GIVEN EXERCISE: Please rewrite the entries below, swapping "cable" for "wire" and changing nothing else. Leave the pictures out of your answer.

RECORDS FOR THIS TASK:
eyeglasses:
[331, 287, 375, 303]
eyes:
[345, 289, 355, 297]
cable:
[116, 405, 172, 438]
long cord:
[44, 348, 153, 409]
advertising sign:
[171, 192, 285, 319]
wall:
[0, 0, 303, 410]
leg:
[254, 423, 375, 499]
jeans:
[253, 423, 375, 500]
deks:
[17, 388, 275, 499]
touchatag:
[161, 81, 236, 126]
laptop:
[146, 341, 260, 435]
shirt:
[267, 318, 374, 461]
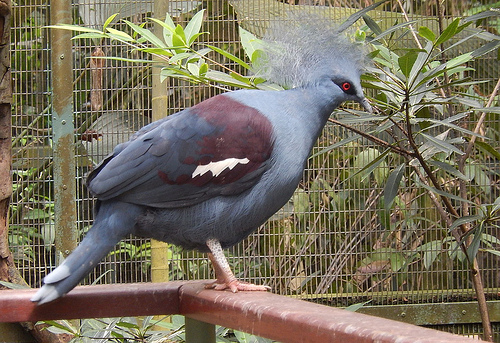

EXERCISE RESULT:
eyeglasses:
[331, 287, 375, 303]
eyes:
[345, 289, 355, 297]
wire:
[116, 405, 172, 438]
long cord:
[44, 348, 153, 409]
advertising sign:
[171, 192, 285, 319]
wall:
[0, 0, 303, 410]
leg:
[254, 423, 375, 499]
jeans:
[253, 423, 375, 500]
deks:
[17, 388, 275, 499]
touchatag:
[161, 81, 236, 126]
laptop:
[146, 341, 260, 435]
shirt:
[267, 318, 374, 461]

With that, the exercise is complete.